Stay tuned for part three of California – Not a Bust posting on Monday, June 26th

California – Not a Bust – Too Much Fun!

This is the first of three posts for “California – Not a Bust” chronicling my trip to CA for my sister’s birthday. These posts will publish on successive days beginning Saturday, June 24, 2023.

Why Trip Out?!

My California Dreamin’ sister just celebrated a milestone birthday. My Hotlanta sister wanted to be there for the celebration. I chose to go to satisfy birthday wishes for both. Hotlanta’s birthday falls on the anniversary of Pam’s death, May 12th. I wanted to give her a special gift so that she knows that I totally differentiate the two events. Making the trip was a win, win, win for the three of us and we got to see several family members as a bonus!

Getting there was fun – but not even half!

Planning well in advance reduces travel stress. But I was pleasantly surprised when I arrived in Sidney, NE the first evening to find that there were no rooms available anywhere close. Glad I had a reservation! It turns out that a matriarch of the Cabela family died a few days prior. The funeral was scheduled for the next day, but the viewing and Wake began the evening I arrived. I thought it was funny seeing several men in black suits, white shirts, and skinny black ties come out of the motel as I was entering. Lots of hustle and bustle inside.

Mary Cabela was one of Cabela’s’ founders. The Cabela family is from the area and is large. Apparently the motels were packed with extended family, friends, and probably a host of loyal customers.

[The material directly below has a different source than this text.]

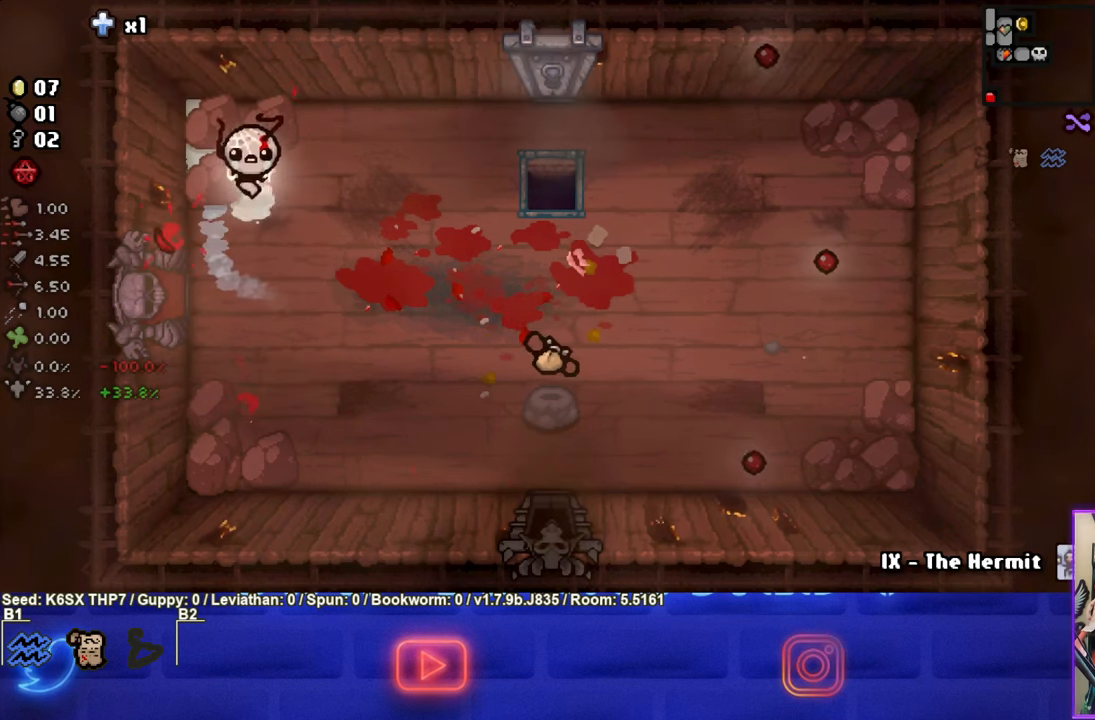
Gameplay with a controller (PlayStation layout); each line is a JSON object with the inputs held at the frame after it. "events" lists button and stick changes between this image and that frame as [ms after this image, input, new state], when the widget could be followed in between. Not read: right_stick.
{"buttons": [], "left_stick": "down-right", "events": []}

My son and I were in the original Sidney Cabela’s in 2002. It was a sprawling one-story structure that looked like a strip mall on the outside, and a maze of rooms with various “departments” of sporting goods of nearly all types spread throughout. Cabela’s has since sold to Bass Pro Shops.

Day two brought a nearly immediate smile as the topography quickly changed to bluffs and pastures west of Sidney. The flats of eastern Nebraska faded in my rear view as I rose further above sea level, viewing small flocks of prong-horn amongst grazing cattle, some near enough to catch their gaze, others like polka dots in the distance. Too much fun!

Mountains loomed like low-level storm clouds in the distance as I approached Cheyanne, WY. Snow pack was still prevalent atop the taller ranges to the southwest. Before long I saw snow near the highway as I continued to gain altitude and began to weave my way through the rocky ranges.

To my delight, mountains surrounded me for the rest of my journey to Salt Lake City, my second stop. Wind and rain welcomed me as I traversed the city, ending up on the west side where I could see the Lake’s low water level from my motel room. Wind and rain continued into the night, the American flag in front of the building snapping so loud it woke me in the middle of the night.

The morning brought calm, sunny weather, ideal for the next leg of the journey. I drove along the south end of the lake for miles, as it transformed into salty desert landscape, flat as a table top, with mountain ranges surrounding both near and far. I didn’t realize that I was heading for the Bonneville Salt Flats until I came to the exit for the flats and the Bonneville Speedway. Though I’d traveled through here in 2006, I didn’t remember seeing them. Too much fun!

I continued west to Reno, NV through mountain passes and vast desert land, smiling the whole way. Fair weather, comfortable car, Goin’ Mobile.

I wish I could say that the entire journey to the south of the bay on day four was a pleasure. But as expected, California driving is not a California dream! Traffic picked up as I approached the state line, headed toward Sacramento. On west from there for a while then a sharp turn south toward San Jose. Traffic. Interstate parking lots for no apparent reason. Yep. Just what I expected. The one positive part of this experience was the presence of flowering shrubs and Eucalyptus trees in the medians and along the shoulders of the interstate. Unfortunately, I couldn’t gawk for fear of hitting another sardine in the tin, or the or the tin itself!

My sister chose to fly to CA, approximately nine hours door to door. I chose to drive three and a half days. We arrived at California Dreamin’s house within an hour of each other. Let the party begin!